Cryptographic primitives, while extremely complex and difficult to implement, audit, and validate, are critical for security on the web. To ensure that NSS (Network Security Services, the cryptography library behind Firefox) abides by Mozilla’s principle of user security being fundamental, we’ve been working with Project Everest and the HACL* team to bring formally-verified cryptography into Firefox.
In Firefox 57, we introduced formally-verified Curve25519, which is a mechanism used for key establishment in TLS and other protocols. In Firefox 60, we added ChaCha20 and Poly1305, providing high-assurance authenticated encryption. Firefox 69, 77, and 79 improve and expand these implementations, providing increased performance while retaining the assurance granted by formal verification.
Performance & Specifics
For key establishment, we recently replaced the 32-bit implementation of Curve25519 with one from the Fiat-Crypto project. The arbitrary-precision arithmetic functions of this implementation are proven to be functionally correct, and it improves performance by nearly 10x over the previous code. Firefox 77 updates the 64-bit implementation with new HACL* code, benefitting from a ~27% speedup. Most recently, Firefox 79 also brings this update to Windows. These improvements are significant: Telemetry shows Curve25519 to be the most widely used elliptic curve for ECDH(E) key establishment in Firefox, and increased throughput reduces energy consumption, which is particularly important for mobile devices.
For encryption and decryption, we improved the performance of ChaCha20-Poly1305 in Firefox 77. Throughput is doubled by taking advantage of vectorization with 128-bit and 256-bit integer arithmetic (via the AVX2 instruction set on x86-64 CPUs). When these features are unavailable, NSS will fall back to an AVX or scalar implementation, both of which have been further optimized.
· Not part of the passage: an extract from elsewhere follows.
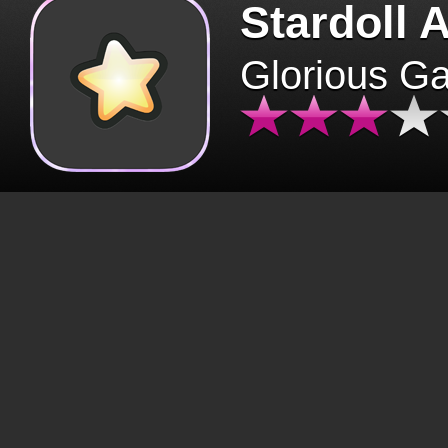
Stardoll 
Glorious G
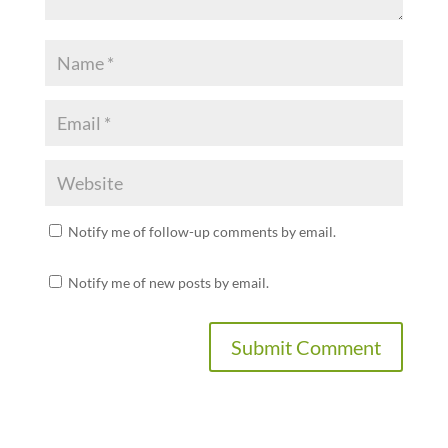
Notify me of follow-up comments by email.
Notify me of new posts by email.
The HACL* project has introduced new techniques and libraries to improve efficiency in writing verified primitives for both scalar and vectorized variants. This allows aggressive code sharing and reduces the verification effort across many different platforms.
For Firefox 81, we intend to incorporate a formally-verified implementation of the P256 elliptic curve for ECDSA and ECDH. Middle-term targets for verified implementations include GCM, the P384 and P521 elliptic curves, and the ECDSA signature scheme itself. While there remains work to be done, these updates provide an improved user experience and ease the implementation burden for future inclusion of platform-optimized primitives.